═══ Exercise data
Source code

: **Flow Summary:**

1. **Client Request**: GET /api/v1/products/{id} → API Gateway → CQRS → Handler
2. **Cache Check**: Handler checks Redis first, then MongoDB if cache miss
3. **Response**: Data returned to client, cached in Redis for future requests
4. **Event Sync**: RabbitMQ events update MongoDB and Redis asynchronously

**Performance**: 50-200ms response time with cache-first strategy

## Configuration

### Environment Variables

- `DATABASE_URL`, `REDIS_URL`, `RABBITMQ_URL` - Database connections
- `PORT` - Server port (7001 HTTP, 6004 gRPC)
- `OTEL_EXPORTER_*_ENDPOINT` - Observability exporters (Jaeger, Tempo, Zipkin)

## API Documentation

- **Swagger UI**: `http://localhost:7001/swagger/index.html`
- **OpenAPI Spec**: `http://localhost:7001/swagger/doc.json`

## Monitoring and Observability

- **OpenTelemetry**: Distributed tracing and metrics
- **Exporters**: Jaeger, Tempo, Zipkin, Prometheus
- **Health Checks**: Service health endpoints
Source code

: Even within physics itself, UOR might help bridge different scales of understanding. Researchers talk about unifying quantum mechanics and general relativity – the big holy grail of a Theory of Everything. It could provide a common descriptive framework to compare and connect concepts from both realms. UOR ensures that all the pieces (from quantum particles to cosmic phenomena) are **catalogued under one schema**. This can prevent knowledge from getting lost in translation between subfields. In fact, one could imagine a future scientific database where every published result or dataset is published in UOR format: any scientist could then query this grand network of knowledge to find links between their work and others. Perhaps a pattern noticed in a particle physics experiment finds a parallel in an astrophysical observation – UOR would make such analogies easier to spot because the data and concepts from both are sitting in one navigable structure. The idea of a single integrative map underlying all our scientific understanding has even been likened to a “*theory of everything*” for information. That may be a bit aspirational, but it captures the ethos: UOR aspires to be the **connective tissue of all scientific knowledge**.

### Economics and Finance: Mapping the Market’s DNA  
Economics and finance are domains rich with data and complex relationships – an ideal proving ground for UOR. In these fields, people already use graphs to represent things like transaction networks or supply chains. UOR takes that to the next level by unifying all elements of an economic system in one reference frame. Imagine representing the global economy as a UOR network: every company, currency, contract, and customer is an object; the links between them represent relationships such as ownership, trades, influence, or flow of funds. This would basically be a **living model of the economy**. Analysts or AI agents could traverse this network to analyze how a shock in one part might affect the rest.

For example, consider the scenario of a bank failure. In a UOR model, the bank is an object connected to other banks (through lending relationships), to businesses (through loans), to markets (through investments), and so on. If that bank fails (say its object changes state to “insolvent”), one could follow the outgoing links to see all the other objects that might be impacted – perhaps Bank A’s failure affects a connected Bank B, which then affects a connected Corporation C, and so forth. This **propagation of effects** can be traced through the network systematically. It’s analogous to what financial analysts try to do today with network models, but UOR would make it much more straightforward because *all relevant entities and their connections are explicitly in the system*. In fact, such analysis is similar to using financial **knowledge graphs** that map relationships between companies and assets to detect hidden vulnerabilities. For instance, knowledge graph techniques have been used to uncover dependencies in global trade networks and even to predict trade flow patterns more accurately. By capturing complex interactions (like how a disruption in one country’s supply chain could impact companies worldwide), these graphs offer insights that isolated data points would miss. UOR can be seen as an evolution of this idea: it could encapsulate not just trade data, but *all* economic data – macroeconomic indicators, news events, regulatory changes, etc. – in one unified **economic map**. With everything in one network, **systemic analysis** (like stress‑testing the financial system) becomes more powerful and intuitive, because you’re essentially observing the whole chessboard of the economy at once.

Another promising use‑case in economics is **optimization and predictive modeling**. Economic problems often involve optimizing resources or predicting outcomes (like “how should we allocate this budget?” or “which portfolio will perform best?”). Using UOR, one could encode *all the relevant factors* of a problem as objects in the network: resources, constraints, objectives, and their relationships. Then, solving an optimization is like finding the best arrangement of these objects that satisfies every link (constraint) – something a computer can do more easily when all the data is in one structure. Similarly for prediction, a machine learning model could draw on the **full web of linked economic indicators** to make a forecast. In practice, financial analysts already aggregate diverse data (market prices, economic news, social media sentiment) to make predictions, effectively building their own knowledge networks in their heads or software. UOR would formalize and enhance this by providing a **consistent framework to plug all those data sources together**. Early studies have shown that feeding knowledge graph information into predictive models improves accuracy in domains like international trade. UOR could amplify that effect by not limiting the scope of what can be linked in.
══════
═══ Exercise data
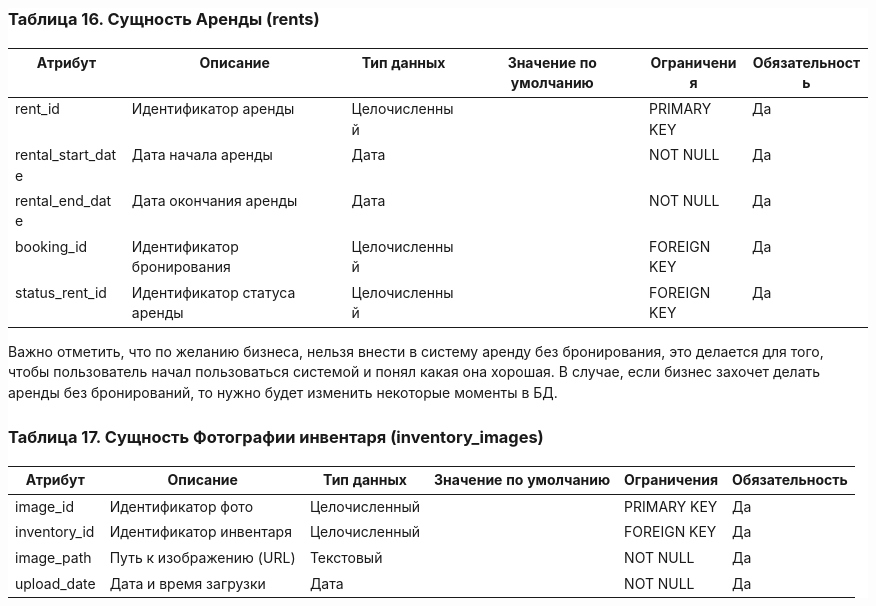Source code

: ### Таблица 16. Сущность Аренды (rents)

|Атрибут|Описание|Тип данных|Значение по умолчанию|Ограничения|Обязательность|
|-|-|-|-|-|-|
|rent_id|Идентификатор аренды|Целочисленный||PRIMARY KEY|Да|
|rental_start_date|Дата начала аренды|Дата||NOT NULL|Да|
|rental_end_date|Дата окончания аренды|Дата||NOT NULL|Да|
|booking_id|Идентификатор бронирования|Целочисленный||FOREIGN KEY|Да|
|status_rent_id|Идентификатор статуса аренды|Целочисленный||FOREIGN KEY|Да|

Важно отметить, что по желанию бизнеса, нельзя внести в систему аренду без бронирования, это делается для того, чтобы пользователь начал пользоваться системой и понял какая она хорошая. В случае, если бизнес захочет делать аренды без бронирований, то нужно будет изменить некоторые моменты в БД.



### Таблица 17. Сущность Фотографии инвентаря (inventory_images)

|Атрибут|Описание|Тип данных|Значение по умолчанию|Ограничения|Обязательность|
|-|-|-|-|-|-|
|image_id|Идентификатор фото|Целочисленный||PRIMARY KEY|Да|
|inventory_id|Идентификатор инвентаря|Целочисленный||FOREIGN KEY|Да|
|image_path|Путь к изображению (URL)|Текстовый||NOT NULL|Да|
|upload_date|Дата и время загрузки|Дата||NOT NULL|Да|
══════
═══ Exercise data
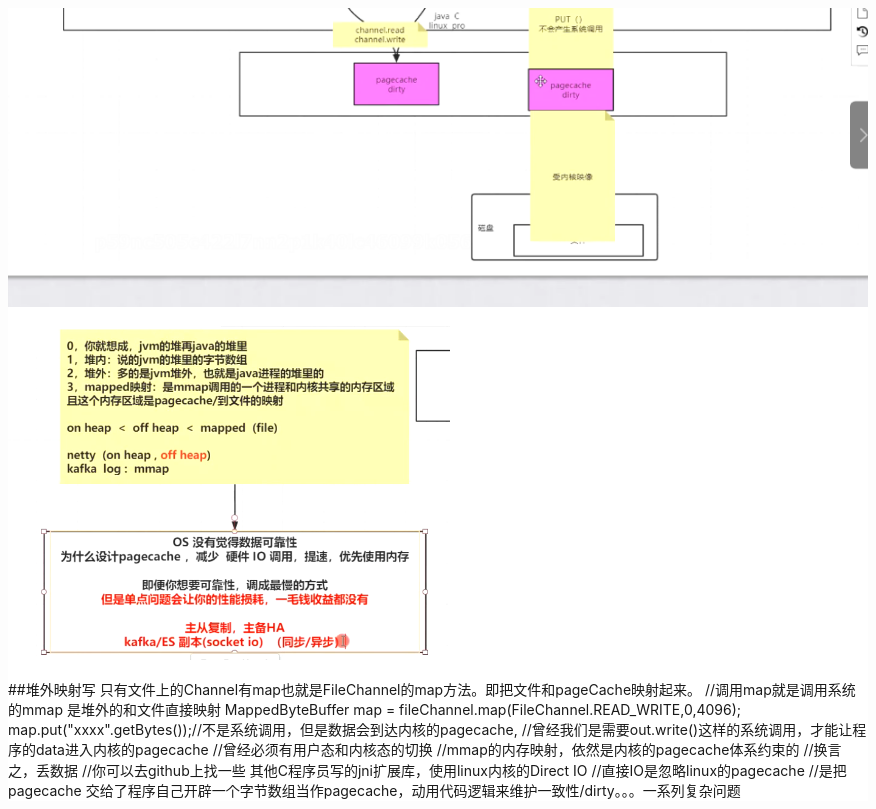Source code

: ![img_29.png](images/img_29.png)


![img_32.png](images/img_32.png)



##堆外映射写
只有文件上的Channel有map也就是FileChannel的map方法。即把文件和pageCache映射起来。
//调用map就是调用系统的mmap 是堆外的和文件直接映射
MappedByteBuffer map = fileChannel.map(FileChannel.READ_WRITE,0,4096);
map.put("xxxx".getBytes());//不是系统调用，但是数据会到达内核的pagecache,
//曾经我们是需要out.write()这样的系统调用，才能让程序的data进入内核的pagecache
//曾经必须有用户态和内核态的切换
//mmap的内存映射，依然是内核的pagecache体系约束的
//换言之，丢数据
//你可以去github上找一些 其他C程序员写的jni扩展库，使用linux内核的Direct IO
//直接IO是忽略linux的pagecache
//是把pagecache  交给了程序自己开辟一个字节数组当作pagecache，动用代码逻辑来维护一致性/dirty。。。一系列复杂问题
══════
Find each line of the data above that contains the string "localhost" and copy those lines.

- **Swagger UI**: `http://localhost:7001/swagger/index.html`
- **OpenAPI Spec**: `http://localhost:7001/swagger/doc.json`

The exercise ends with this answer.